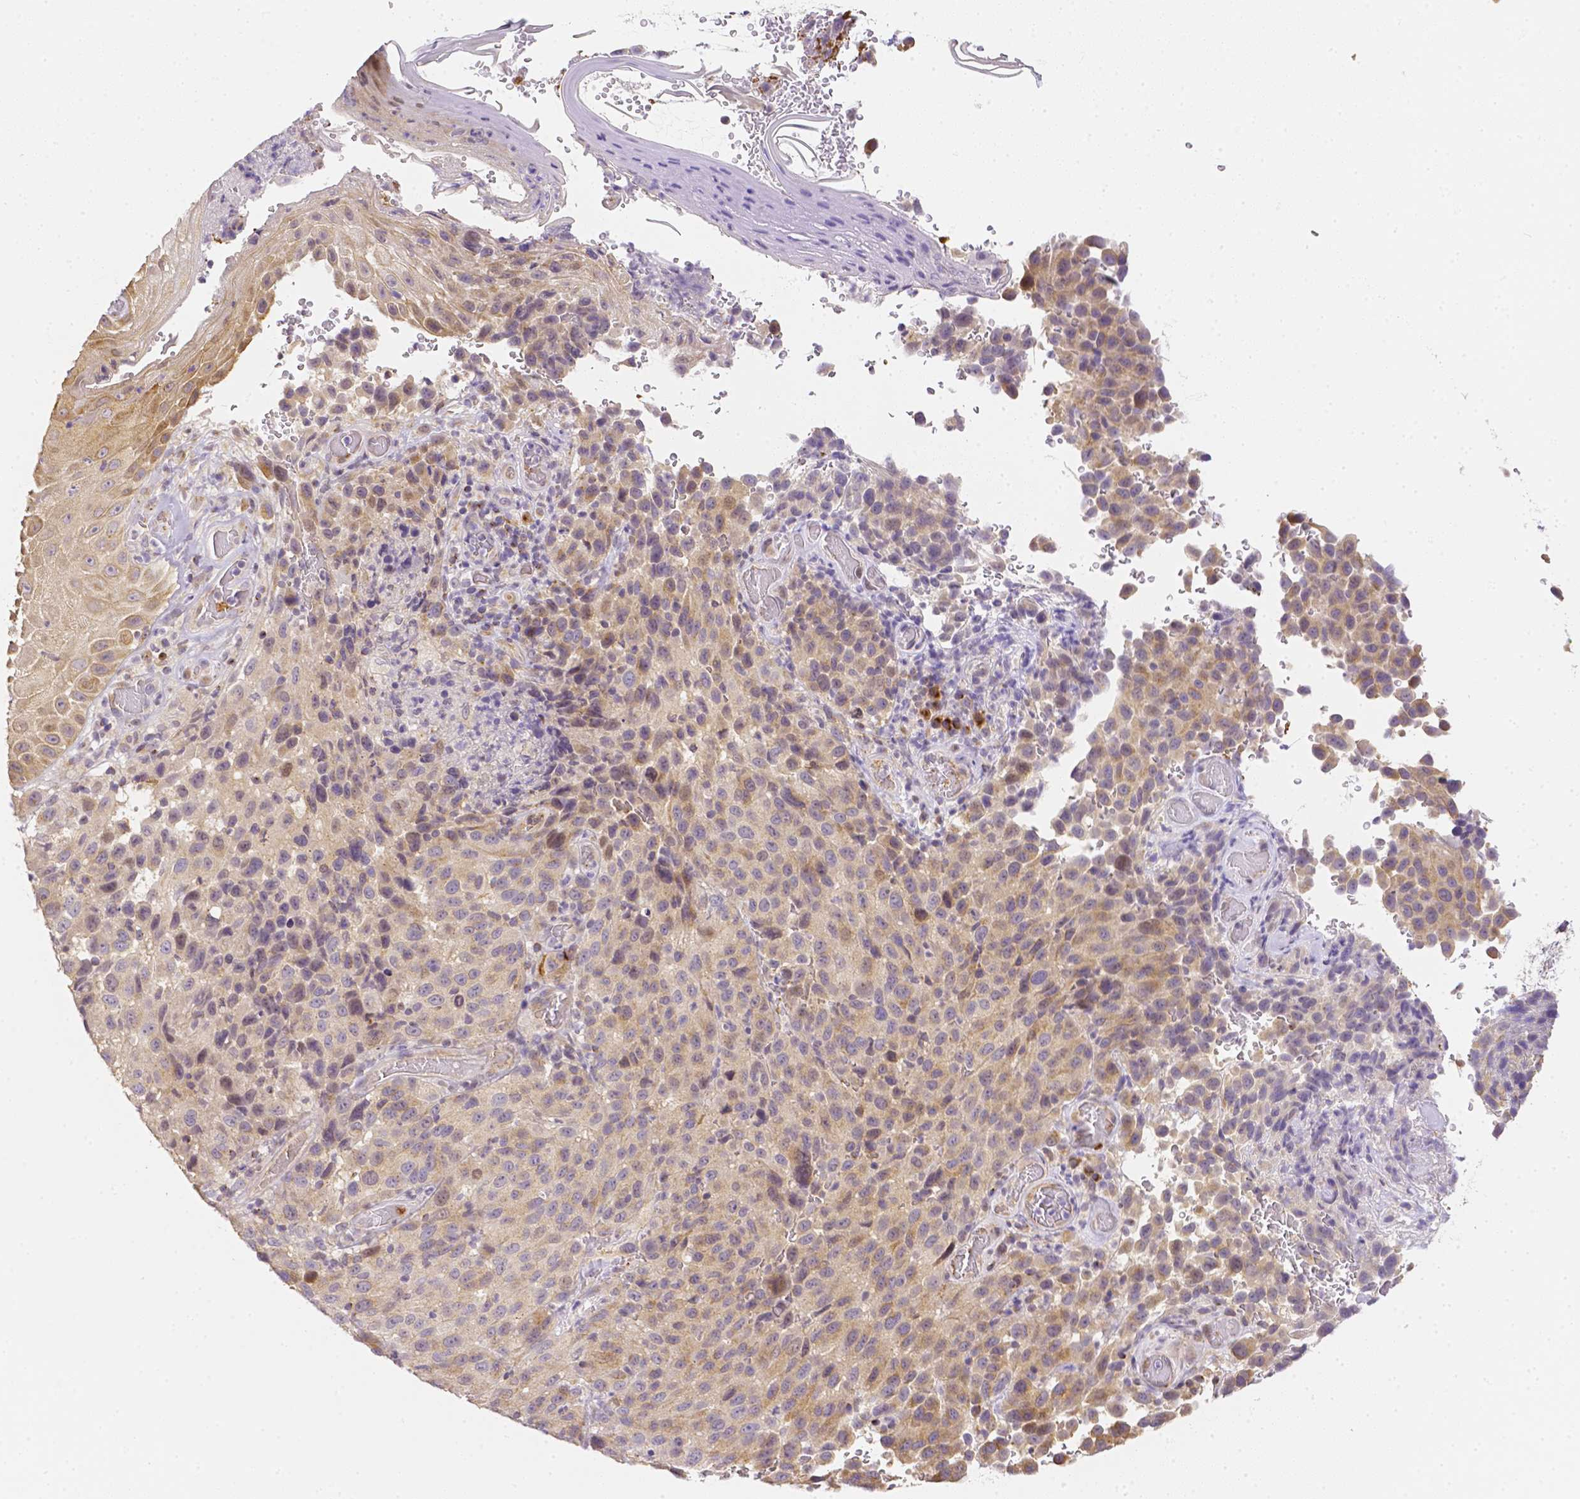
{"staining": {"intensity": "weak", "quantity": "25%-75%", "location": "cytoplasmic/membranous"}, "tissue": "melanoma", "cell_type": "Tumor cells", "image_type": "cancer", "snomed": [{"axis": "morphology", "description": "Malignant melanoma, NOS"}, {"axis": "topography", "description": "Skin"}], "caption": "Immunohistochemical staining of melanoma exhibits low levels of weak cytoplasmic/membranous staining in approximately 25%-75% of tumor cells.", "gene": "C10orf67", "patient": {"sex": "male", "age": 85}}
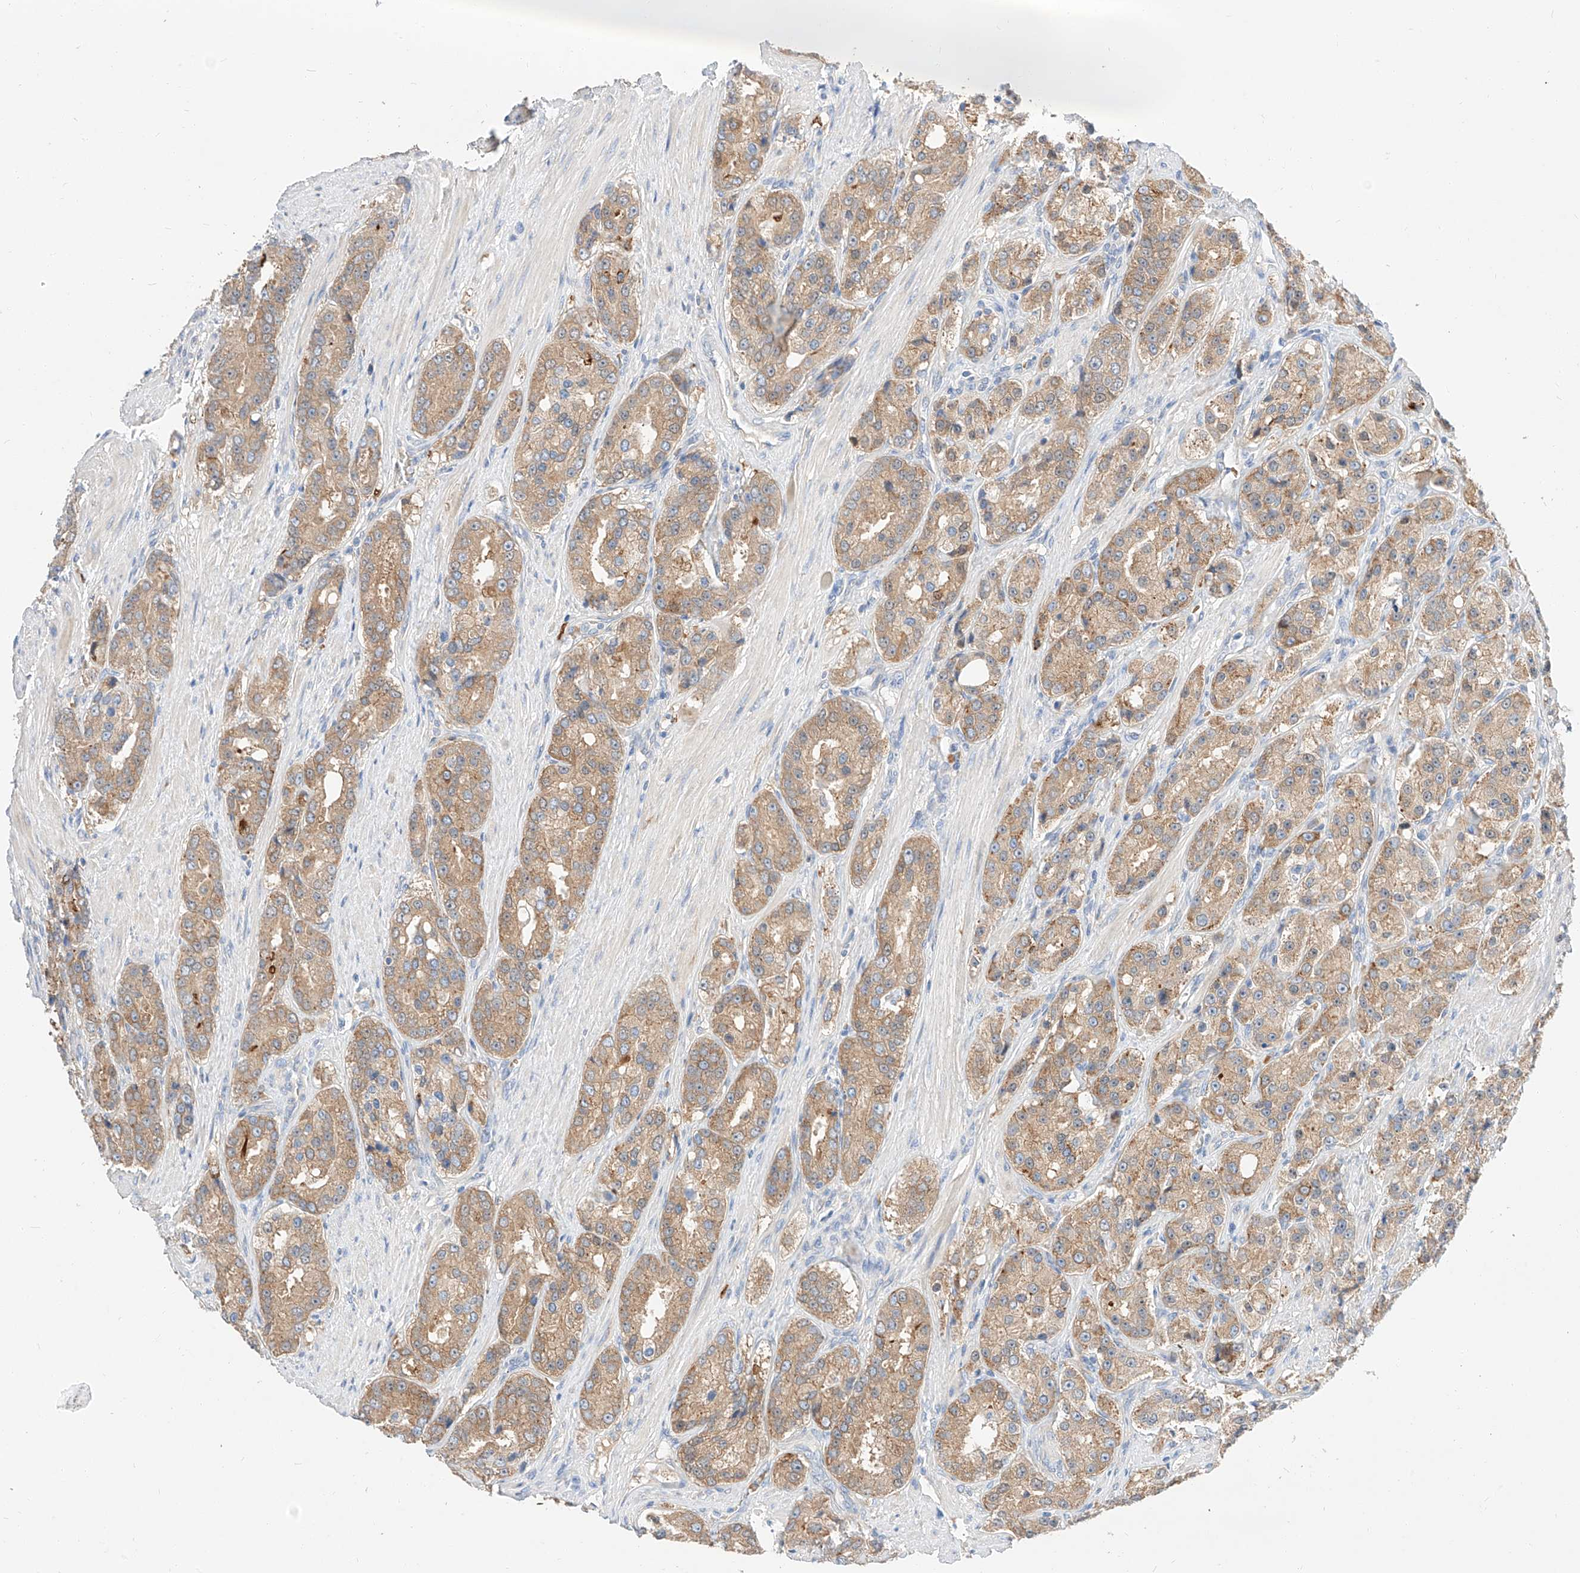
{"staining": {"intensity": "weak", "quantity": ">75%", "location": "cytoplasmic/membranous"}, "tissue": "prostate cancer", "cell_type": "Tumor cells", "image_type": "cancer", "snomed": [{"axis": "morphology", "description": "Adenocarcinoma, High grade"}, {"axis": "topography", "description": "Prostate"}], "caption": "A high-resolution image shows immunohistochemistry (IHC) staining of high-grade adenocarcinoma (prostate), which shows weak cytoplasmic/membranous staining in approximately >75% of tumor cells. The protein of interest is stained brown, and the nuclei are stained in blue (DAB IHC with brightfield microscopy, high magnification).", "gene": "MAP7", "patient": {"sex": "male", "age": 60}}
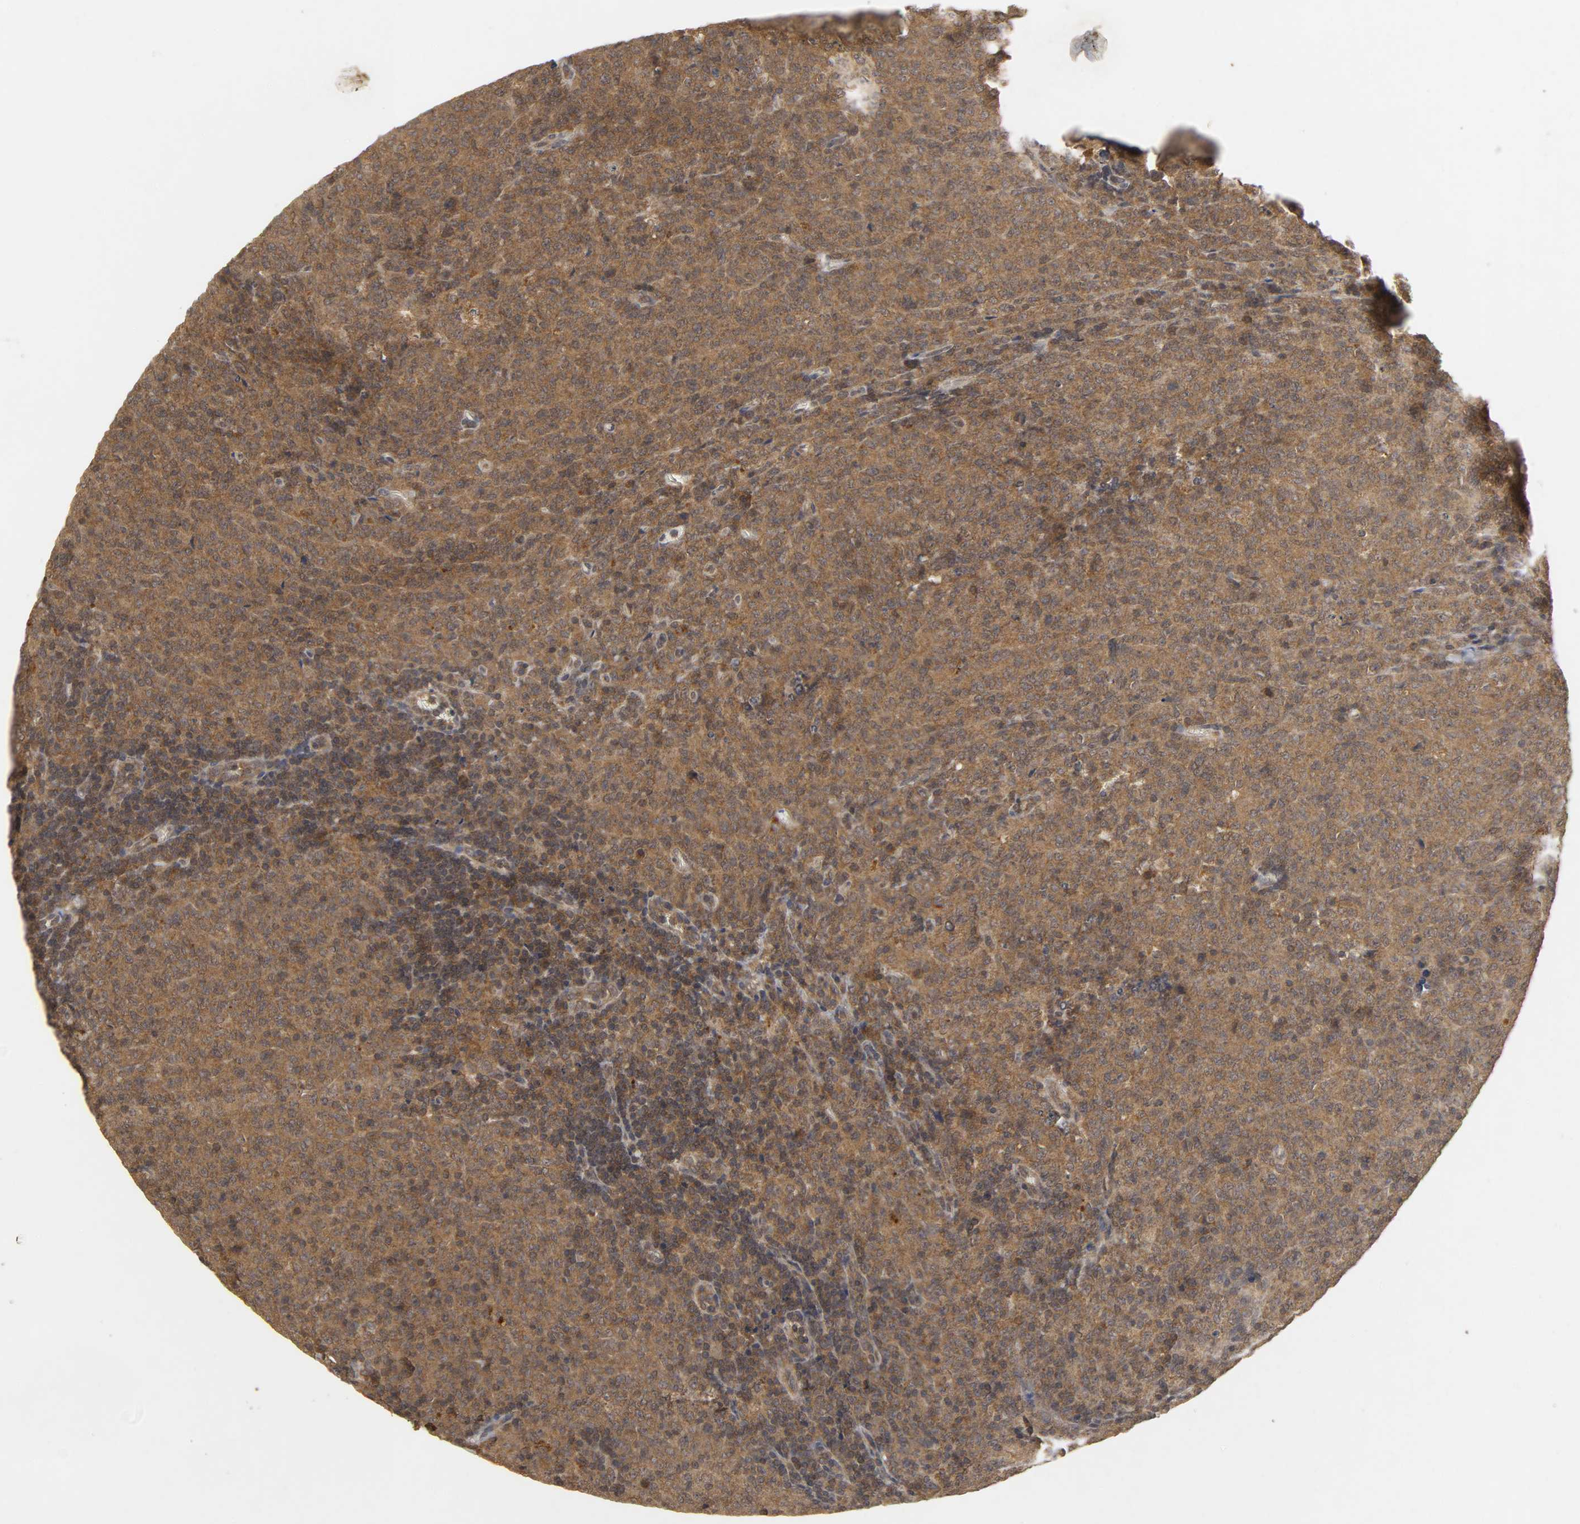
{"staining": {"intensity": "moderate", "quantity": ">75%", "location": "cytoplasmic/membranous"}, "tissue": "lymphoma", "cell_type": "Tumor cells", "image_type": "cancer", "snomed": [{"axis": "morphology", "description": "Malignant lymphoma, non-Hodgkin's type, High grade"}, {"axis": "topography", "description": "Tonsil"}], "caption": "Moderate cytoplasmic/membranous expression is seen in about >75% of tumor cells in high-grade malignant lymphoma, non-Hodgkin's type.", "gene": "TRAF6", "patient": {"sex": "female", "age": 36}}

☆ ☆ ☆ ☆ ☆

### WHAT YOU NEED TO DO:
Reproduce the listing exactly. Do not include its images.

### RESULT FOR THIS EXERCISE:
{"staining": {"intensity": "weak", "quantity": "25%-75%", "location": "cytoplasmic/membranous"}, "tissue": "melanoma", "cell_type": "Tumor cells", "image_type": "cancer", "snomed": [{"axis": "morphology", "description": "Malignant melanoma, NOS"}, {"axis": "topography", "description": "Skin"}], "caption": "Immunohistochemical staining of melanoma exhibits low levels of weak cytoplasmic/membranous staining in approximately 25%-75% of tumor cells.", "gene": "C10orf67", "patient": {"sex": "male", "age": 85}}
{"staining": {"intensity": "weak", "quantity": ">75%", "location": "cytoplasmic/membranous"}, "tissue": "prostate cancer", "cell_type": "Tumor cells", "image_type": "cancer", "snomed": [{"axis": "morphology", "description": "Adenocarcinoma, High grade"}, {"axis": "topography", "description": "Prostate"}], "caption": "A high-resolution image shows immunohistochemistry (IHC) staining of high-grade adenocarcinoma (prostate), which shows weak cytoplasmic/membranous staining in approximately >75% of tumor cells. The protein of interest is stained brown, and the nuclei are stained in blue (DAB IHC with brightfield microscopy, high magnification).", "gene": "MAP7", "patient": {"sex": "male", "age": 60}}
{"staining": {"intensity": "moderate", "quantity": ">75%", "location": "cytoplasmic/membranous"}, "tissue": "lymphoma", "cell_type": "Tumor cells", "image_type": "cancer", "snomed": [{"axis": "morphology", "description": "Malignant lymphoma, non-Hodgkin's type, High grade"}, {"axis": "topography", "description": "Tonsil"}], "caption": "Moderate cytoplasmic/membranous expression is seen in about >75% of tumor cells in high-grade malignant lymphoma, non-Hodgkin's type.", "gene": "TRAF6", "patient": {"sex": "female", "age": 36}}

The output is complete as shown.